Suffering's Gravity and Faith

The marvel of suffering, that is to say a suffering analogous to gravity by which the body, mind, and soul find their wings clipped in union, is its ability to place the entire being into a state of total attention to reality.

Too often is the concept of grace and the love of God seen only in states of joy, beauty, and warmth. In such cases, very well it is the case that the believer instead finds himself in a state of devotion precisely due to his interior condition, or the contingent love of God. If we imagine the love of God, which is to say the love of the totality of everything and everyone in his universe, to be modeled as the exemplar through Christ, then the highest point of devotion in the human realm would be to approximate that love. This impersonal love and this contingent love are mutually exclusive.

The highest love capable in the human realm, as directed towards God, is to love him even when the union of being is clipped and fallen to the material realm. We must imagine the love of God, approximated by humans, to be analogous to a infinitely-grounded bird.

In the cases of the supposed devout who primarily love God in periods of ascent, they could not be further from God. They gaze upwards, across the infinite void of encroaching death, wishing to be something, which is to say worthy of God's love. And in such conditions they might focus their mind towards the purity of their thoughts, the purity of their flesh, a moral accounting under the realm of Christianity and God's supposed commands. They do not realize that as they focus on each step upwards, with an intensity reserved only for the thirst of a redeemed spirit, is actually their ascent away from God.

In moments of suffering, the miser could not feel further from God.
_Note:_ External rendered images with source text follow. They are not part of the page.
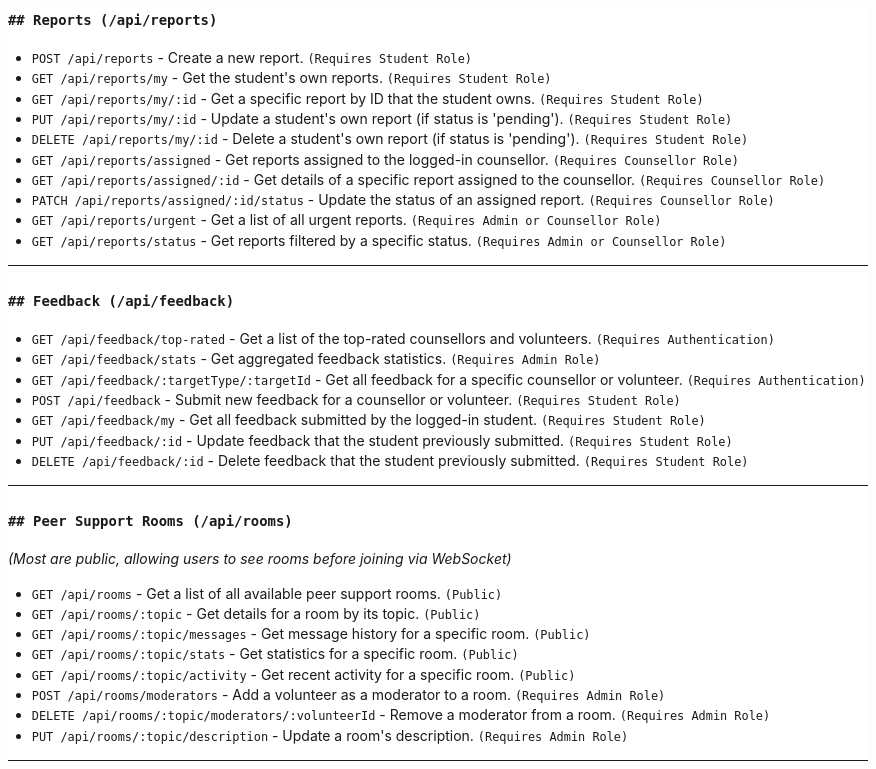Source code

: 
### `## Reports (/api/reports)`

*   `POST /api/reports` - Create a new report. `(Requires Student Role)`
*   `GET /api/reports/my` - Get the student's own reports. `(Requires Student Role)`
*   `GET /api/reports/my/:id` - Get a specific report by ID that the student owns. `(Requires Student Role)`
*   `PUT /api/reports/my/:id` - Update a student's own report (if status is 'pending'). `(Requires Student Role)`
*   `DELETE /api/reports/my/:id` - Delete a student's own report (if status is 'pending'). `(Requires Student Role)`
*   `GET /api/reports/assigned` - Get reports assigned to the logged-in counsellor. `(Requires Counsellor Role)`
*   `GET /api/reports/assigned/:id` - Get details of a specific report assigned to the counsellor. `(Requires Counsellor Role)`
*   `PATCH /api/reports/assigned/:id/status` - Update the status of an assigned report. `(Requires Counsellor Role)`
*   `GET /api/reports/urgent` - Get a list of all urgent reports. `(Requires Admin or Counsellor Role)`
*   `GET /api/reports/status` - Get reports filtered by a specific status. `(Requires Admin or Counsellor Role)`

---

### `## Feedback (/api/feedback)`

*   `GET /api/feedback/top-rated` - Get a list of the top-rated counsellors and volunteers. `(Requires Authentication)`
*   `GET /api/feedback/stats` - Get aggregated feedback statistics. `(Requires Admin Role)`
*   `GET /api/feedback/:targetType/:targetId` - Get all feedback for a specific counsellor or volunteer. `(Requires Authentication)`
*   `POST /api/feedback` - Submit new feedback for a counsellor or volunteer. `(Requires Student Role)`
*   `GET /api/feedback/my` - Get all feedback submitted by the logged-in student. `(Requires Student Role)`
*   `PUT /api/feedback/:id` - Update feedback that the student previously submitted. `(Requires Student Role)`
*   `DELETE /api/feedback/:id` - Delete feedback that the student previously submitted. `(Requires Student Role)`

---

### `## Peer Support Rooms (/api/rooms)`
*(Most are public, allowing users to see rooms before joining via WebSocket)*

*   `GET /api/rooms` - Get a list of all available peer support rooms. `(Public)`
*   `GET /api/rooms/:topic` - Get details for a room by its topic. `(Public)`
*   `GET /api/rooms/:topic/messages` - Get message history for a specific room. `(Public)`
*   `GET /api/rooms/:topic/stats` - Get statistics for a specific room. `(Public)`
*   `GET /api/rooms/:topic/activity` - Get recent activity for a specific room. `(Public)`
*   `POST /api/rooms/moderators` - Add a volunteer as a moderator to a room. `(Requires Admin Role)`
*   `DELETE /api/rooms/:topic/moderators/:volunteerId` - Remove a moderator from a room. `(Requires Admin Role)`
*   `PUT /api/rooms/:topic/description` - Update a room's description. `(Requires Admin Role)`

---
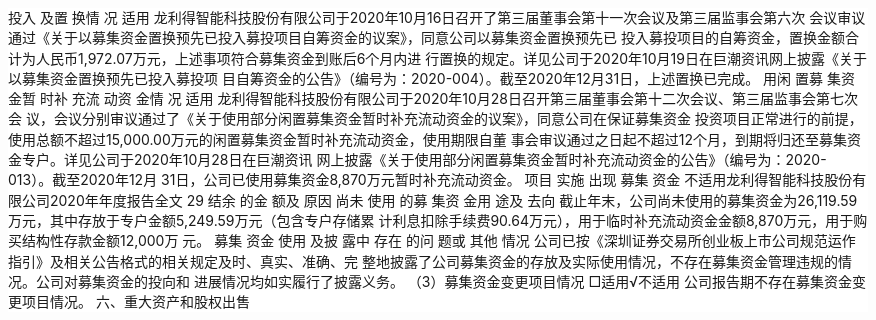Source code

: 投入
及置
换情
况
适用
龙利得智能科技股份有限公司于2020年10月16日召开了第三届董事会第十一次会议及第三届监事会第六次
会议审议通过《关于以募集资金置换预先已投入募投项目自筹资金的议案》，同意公司以募集资金置换预先已
投入募投项目的自筹资金，置换金额合计为人民币1,972.07万元，上述事项符合募集资金到账后6个月内进
行置换的规定。详见公司于2020年10月19日在巨潮资讯网上披露《关于以募集资金置换预先已投入募投项
目自筹资金的公告》（编号为：2020-004）。截至2020年12月31日，上述置换已完成。
用闲
置募
集资
金暂
时补
充流
动资
金情
况
适用
龙利得智能科技股份有限公司于2020年10月28日召开第三届董事会第十二次会议、第三届监事会第七次会
议，会议分别审议通过了《关于使用部分闲置募集资金暂时补充流动资金的议案》，同意公司在保证募集资金
投资项目正常进行的前提，使用总额不超过15,000.00万元的闲置募集资金暂时补充流动资金，使用期限自董
事会审议通过之日起不超过12个月，到期将归还至募集资金专户。详见公司于2020年10月28日在巨潮资讯
网上披露《关于使用部分闲置募集资金暂时补充流动资金的公告》（编号为：2020-013）。截至2020年12月
31日，公司已使用募集资金8,870万元暂时补充流动资金。
项目
实施
出现
募集
资金
不适用龙利得智能科技股份有限公司2020年年度报告全文
29
结余
的金
额及
原因
尚未
使用
的募
集资
金用
途及
去向
截止年末，公司尚未使用的募集资金为26,119.59万元，其中存放于专户金额5,249.59万元（包含专户存储累
计利息扣除手续费90.64万元），用于临时补充流动资金金额8,870万元，用于购买结构性存款金额12,000万
元。
募集
资金
使用
及披
露中
存在
的问
题或
其他
情况
公司已按《深圳证券交易所创业板上市公司规范运作指引》及相关公告格式的相关规定及时、真实、准确、完
整地披露了公司募集资金的存放及实际使用情况，不存在募集资金管理违规的情况。公司对募集资金的投向和
进展情况均如实履行了披露义务。
（3）募集资金变更项目情况
□适用√不适用
公司报告期不存在募集资金变更项目情况。
六、重大资产和股权出售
Indeed he understands his steps halted, and he understands that the path towards the only being capable of total love is precluded because of his fundamental being. Such suffering is a crushing force, something that reminds him of his wretched and base being insofar that he believes his condition to be the locked gate between him and God. How could something so fundamentally broken be worthy of divine love? How could a clipped bird ever imagine an ascent upwards?

This condition is that of some state of being less than human. The collapsed union of the body, mind, and soul, was described, and especially of the mind, as the state of a beast according to the Stoics. The man laying in his bed on a Sunday night, the depressed mind which scrapes his skull, bathing in the agony of realized infinite distance from God, is nothing more than a beast. In this state, his most primal and base inclinations supercede that of his inclinations towards building a metaphysical bridge that place him above material reality. This collapse of his bridge colonizes his mind and reduces him to only his necessary substrate.

An inverted kenosis.

To ascend from gravity with clipped wings approaches a miracle; indeed such a case is a miracle. Epictetus is an example of such a miracle. We must not confuse ourselves with the exertion of will as this miracle's constitution. Will, as implied, is the control of a man's both real and imaginary assets directed towards a single point, or the fuel thrown into the furnace of ekagrata. The surplus of such assets is a privilege of fortunate humans, and this fortune mostly begets additional fortune. A cheap imitation of transforming water into wine, devoid of merit for the water was already wine. Such fortune only exists in the realm of humans.

The tattered only possess the asset of their totalizing suffering, and only in submission to this suffering can they discover there never was any destination to ascend towards.

We imagine ourselves to be more than we are. The human calculus away from our fallen state, often in social collections through material ranking, is similar to idolatry. Similar in the sense that the love of God's creation becomes subordinate to the adoration for wealth, purity, and the soaring human spirit. These adorations may only be described as defiant anesthetics against death's approach. All that can happen in the world will necessarily manifest. Of all that is necessary exists only one necessity that constitutes God's creation itself: death. In the beginning was God and God alone, which is to say in the beginning was love and love alone. The movement from being into nonbeing is the movement of finite and personal love into infinite and impersonal love. We are subordinate to infinite love.

To realize his standing of a beast, to succumb to his withering and bleeding soul, and to understand this as his fundamental reality, is the love of God's creation to its greatest degree. In such a state of necessary attention he faces two options. Firstly, he can reject this reality and elevate his mind into the delusion of humanity. This is the common and default act of an organism, the strive to preserve the natural stalk. Finally, he can submit to this reality and reduce his mind into the acceptance of his eventual death as something higher than humanity. The latter is the bursting of biological necessity, only possible from a flash of inexplicable grace.

The exemplar emptied himself of his divinity. God emptied himself of presence in the genesis of this world. The fracture and explosion of a container from its unbearable contents.

To see suffering as an instantiation of love, to not need a theodicy to love God's creation: the explosion of divine light in a likened vessel.